DIRECTIONS FOR THIS TASK:
Of all the entries below, retype only the lines from the one with "O | 0.22637 |" through the one with "Sapin- daceae |", exactly as they appear.

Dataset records
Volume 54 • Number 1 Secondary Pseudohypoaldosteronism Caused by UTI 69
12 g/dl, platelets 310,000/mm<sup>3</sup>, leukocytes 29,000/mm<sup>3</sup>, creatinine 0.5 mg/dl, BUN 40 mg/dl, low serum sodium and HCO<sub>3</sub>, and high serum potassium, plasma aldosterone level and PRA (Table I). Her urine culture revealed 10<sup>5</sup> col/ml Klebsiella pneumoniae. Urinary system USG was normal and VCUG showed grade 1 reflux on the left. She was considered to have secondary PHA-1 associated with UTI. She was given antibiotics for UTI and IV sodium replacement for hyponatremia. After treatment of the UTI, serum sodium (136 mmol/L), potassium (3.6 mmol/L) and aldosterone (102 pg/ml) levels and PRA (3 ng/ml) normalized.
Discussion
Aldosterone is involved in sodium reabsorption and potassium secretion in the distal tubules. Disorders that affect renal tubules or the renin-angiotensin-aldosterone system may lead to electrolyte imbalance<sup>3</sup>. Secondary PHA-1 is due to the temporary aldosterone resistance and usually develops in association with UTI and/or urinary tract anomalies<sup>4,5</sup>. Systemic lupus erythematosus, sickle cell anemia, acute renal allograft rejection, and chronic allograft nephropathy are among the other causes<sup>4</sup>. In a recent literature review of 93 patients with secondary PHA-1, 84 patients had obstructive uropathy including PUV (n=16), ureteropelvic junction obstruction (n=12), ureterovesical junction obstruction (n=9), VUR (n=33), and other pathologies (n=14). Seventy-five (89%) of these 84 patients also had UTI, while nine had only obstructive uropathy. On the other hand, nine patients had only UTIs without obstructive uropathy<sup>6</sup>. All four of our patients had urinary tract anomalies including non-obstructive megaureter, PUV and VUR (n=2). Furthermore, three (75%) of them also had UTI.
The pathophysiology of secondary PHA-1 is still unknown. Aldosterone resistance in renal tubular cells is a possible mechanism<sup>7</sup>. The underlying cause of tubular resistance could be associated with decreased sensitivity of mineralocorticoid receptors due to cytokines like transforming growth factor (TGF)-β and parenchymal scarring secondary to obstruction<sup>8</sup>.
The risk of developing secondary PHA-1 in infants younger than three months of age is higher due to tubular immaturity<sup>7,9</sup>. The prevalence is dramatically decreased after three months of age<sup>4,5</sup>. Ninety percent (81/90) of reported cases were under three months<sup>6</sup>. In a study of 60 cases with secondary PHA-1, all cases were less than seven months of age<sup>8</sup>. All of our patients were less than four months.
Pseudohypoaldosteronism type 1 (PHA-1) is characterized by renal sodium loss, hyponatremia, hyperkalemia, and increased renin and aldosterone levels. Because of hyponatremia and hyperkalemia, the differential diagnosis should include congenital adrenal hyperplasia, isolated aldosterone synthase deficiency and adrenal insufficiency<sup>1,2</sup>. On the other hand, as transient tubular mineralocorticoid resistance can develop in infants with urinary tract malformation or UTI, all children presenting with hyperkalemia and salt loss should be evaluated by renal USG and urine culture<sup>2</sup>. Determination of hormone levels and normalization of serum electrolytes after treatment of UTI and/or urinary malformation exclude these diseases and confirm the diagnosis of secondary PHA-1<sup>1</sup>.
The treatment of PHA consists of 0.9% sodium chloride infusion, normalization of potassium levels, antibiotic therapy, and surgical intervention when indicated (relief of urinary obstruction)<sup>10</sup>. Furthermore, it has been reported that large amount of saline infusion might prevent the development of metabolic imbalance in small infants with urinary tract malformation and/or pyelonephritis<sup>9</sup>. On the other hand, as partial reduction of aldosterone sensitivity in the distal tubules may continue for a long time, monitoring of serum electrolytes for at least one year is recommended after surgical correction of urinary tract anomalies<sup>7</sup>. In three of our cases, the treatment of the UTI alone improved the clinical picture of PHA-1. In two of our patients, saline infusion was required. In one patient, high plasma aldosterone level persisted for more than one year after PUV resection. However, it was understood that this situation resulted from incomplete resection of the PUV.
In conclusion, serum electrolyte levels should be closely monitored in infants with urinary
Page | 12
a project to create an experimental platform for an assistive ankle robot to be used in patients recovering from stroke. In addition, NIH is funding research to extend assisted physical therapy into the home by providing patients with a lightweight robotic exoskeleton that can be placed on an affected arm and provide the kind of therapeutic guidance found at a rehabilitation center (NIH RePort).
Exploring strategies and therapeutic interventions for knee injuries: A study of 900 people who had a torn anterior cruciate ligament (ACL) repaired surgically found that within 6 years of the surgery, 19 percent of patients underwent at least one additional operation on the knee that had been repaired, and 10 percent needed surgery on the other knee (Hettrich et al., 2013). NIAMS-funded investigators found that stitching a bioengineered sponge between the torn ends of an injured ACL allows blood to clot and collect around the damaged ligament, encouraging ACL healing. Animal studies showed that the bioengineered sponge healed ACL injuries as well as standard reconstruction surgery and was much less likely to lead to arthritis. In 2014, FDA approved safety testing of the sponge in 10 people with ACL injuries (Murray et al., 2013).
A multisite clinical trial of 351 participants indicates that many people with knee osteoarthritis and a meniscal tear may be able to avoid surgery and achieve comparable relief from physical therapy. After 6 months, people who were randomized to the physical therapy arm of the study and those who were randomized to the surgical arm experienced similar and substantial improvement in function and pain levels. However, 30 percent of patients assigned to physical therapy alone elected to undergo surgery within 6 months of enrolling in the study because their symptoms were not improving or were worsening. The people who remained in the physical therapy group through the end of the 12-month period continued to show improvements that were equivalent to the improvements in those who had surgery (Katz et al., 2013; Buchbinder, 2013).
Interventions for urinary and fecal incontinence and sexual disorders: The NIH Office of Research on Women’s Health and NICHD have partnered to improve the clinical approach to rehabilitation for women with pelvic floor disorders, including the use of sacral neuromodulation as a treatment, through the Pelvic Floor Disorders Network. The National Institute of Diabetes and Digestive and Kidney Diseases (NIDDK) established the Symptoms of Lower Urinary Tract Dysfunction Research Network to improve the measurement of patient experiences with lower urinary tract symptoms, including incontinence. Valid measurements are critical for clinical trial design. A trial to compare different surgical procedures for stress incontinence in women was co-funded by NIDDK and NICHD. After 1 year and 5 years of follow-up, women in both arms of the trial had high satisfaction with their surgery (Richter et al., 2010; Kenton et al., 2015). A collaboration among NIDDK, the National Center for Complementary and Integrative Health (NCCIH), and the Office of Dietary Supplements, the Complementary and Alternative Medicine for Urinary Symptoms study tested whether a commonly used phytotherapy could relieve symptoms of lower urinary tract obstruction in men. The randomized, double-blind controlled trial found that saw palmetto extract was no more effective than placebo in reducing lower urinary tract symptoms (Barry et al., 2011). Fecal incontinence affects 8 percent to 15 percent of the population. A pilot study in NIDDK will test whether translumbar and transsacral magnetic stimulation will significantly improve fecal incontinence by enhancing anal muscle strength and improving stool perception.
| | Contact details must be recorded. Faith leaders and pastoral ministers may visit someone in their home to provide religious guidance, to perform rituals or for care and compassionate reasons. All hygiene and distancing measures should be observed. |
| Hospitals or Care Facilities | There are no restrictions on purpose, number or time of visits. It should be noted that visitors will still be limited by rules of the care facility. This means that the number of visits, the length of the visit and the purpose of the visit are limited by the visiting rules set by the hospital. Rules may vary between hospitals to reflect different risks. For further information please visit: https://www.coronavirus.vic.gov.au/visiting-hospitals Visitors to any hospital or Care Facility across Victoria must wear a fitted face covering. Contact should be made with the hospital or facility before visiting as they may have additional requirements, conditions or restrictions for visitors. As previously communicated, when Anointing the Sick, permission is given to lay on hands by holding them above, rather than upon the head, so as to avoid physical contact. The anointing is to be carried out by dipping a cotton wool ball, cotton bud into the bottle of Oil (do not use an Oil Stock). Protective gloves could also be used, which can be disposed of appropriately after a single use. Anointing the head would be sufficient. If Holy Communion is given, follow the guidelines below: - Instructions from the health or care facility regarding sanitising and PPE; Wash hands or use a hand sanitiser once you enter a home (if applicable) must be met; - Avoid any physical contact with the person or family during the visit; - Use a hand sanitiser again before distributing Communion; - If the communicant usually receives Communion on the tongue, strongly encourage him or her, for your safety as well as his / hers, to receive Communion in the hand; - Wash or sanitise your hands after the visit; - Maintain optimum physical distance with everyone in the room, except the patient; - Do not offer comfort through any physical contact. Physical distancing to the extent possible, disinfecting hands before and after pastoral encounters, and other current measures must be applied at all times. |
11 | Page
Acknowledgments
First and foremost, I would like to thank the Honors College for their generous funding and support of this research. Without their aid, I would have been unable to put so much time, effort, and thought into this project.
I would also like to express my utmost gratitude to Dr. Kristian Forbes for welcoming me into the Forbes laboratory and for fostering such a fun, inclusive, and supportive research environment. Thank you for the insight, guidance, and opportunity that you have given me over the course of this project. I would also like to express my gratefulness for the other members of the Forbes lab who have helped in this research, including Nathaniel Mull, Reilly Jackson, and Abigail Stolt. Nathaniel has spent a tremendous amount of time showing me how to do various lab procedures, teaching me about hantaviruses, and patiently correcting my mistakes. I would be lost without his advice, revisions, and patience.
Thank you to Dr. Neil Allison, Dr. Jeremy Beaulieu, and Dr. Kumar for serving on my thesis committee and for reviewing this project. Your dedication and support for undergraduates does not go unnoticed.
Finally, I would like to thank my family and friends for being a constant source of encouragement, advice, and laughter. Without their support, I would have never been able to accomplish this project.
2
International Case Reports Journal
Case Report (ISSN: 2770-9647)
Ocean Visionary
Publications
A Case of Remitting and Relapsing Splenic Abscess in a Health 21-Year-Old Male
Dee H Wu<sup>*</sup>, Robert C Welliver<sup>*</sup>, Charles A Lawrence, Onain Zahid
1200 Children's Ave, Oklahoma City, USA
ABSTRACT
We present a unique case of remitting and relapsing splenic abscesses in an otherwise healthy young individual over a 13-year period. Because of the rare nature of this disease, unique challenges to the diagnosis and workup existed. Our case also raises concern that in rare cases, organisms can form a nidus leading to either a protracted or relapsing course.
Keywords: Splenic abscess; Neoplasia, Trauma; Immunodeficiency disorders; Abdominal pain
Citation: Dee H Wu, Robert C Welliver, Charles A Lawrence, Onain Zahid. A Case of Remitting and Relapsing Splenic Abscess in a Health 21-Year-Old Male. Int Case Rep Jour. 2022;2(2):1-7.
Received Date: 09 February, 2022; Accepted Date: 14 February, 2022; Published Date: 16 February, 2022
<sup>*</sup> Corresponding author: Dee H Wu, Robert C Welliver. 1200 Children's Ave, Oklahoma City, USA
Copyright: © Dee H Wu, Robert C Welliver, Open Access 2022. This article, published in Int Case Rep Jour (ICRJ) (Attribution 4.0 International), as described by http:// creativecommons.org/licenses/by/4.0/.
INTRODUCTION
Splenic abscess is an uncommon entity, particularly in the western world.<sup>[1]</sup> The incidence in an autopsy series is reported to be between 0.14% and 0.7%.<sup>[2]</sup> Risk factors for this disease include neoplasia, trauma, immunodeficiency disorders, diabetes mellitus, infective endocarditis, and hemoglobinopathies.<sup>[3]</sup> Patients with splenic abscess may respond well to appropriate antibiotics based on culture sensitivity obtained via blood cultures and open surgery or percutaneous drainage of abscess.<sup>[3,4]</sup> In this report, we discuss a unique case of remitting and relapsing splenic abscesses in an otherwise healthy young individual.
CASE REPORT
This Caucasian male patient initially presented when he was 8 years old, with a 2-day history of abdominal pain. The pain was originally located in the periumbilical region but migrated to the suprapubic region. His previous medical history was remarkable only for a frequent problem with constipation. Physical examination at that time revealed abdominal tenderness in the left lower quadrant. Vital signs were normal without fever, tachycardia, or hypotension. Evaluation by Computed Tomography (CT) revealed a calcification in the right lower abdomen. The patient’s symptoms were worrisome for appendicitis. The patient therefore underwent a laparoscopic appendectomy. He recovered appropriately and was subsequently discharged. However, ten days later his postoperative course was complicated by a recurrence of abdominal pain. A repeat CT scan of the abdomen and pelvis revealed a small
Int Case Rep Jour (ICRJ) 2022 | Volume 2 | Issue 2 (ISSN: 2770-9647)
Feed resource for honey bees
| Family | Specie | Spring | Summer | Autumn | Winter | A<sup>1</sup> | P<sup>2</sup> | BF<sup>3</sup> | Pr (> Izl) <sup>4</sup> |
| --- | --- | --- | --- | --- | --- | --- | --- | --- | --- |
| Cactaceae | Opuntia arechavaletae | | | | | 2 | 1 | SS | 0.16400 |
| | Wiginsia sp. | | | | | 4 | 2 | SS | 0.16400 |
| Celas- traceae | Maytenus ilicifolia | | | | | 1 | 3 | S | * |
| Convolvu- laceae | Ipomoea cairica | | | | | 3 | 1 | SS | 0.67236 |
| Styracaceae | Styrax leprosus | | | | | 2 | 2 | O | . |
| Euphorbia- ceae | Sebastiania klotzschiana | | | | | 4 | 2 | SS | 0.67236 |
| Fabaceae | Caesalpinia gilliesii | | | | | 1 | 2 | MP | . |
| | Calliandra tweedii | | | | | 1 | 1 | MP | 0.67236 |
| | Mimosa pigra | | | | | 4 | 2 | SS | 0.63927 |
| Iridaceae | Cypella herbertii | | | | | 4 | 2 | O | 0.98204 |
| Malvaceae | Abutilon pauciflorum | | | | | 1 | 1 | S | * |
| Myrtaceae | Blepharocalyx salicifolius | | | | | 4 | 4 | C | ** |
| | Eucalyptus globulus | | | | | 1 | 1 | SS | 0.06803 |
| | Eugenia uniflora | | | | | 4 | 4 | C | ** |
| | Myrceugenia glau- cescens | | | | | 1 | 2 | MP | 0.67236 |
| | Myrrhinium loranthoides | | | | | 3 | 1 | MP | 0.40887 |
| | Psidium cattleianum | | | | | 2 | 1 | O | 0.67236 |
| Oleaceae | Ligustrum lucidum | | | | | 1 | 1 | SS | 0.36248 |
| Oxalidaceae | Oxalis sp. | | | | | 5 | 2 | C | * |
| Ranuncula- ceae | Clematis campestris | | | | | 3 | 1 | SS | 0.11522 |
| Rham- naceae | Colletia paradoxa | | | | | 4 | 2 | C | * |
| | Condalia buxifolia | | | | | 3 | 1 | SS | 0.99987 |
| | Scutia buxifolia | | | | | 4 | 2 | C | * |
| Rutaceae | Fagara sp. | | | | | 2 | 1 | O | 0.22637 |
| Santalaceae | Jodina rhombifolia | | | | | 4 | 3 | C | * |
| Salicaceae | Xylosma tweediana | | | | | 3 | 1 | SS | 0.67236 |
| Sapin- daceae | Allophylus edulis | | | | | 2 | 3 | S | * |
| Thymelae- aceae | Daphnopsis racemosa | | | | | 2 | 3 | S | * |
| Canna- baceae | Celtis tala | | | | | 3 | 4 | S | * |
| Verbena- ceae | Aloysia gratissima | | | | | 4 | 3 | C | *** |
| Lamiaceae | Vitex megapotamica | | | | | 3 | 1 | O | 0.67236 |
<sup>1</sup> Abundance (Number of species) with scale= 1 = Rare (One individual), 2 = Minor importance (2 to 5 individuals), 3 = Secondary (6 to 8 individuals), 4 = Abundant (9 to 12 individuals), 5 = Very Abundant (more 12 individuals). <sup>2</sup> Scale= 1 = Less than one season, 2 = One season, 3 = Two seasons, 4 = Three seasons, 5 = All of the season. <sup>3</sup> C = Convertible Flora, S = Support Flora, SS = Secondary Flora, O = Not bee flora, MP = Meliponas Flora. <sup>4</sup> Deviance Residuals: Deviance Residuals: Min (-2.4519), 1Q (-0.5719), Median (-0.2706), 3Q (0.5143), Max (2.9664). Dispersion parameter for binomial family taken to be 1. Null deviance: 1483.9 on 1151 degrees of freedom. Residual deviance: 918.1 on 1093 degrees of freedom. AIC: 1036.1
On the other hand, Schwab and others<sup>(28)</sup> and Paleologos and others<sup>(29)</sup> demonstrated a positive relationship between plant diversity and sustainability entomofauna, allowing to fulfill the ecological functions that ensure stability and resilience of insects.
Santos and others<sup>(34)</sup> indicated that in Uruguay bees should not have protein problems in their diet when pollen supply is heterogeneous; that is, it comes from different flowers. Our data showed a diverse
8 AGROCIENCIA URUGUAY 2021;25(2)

ANSWER BOX:
| Rutaceae | Fagara sp. | | | | | 2 | 1 | O | 0.22637 |
| Santalaceae | Jodina rhombifolia | | | | | 4 | 3 | C | * |
| Salicaceae | Xylosma tweediana | | | | | 3 | 1 | SS | 0.67236 |
| Sapin- daceae | Allophylus edulis | | | | | 2 | 3 | S | * |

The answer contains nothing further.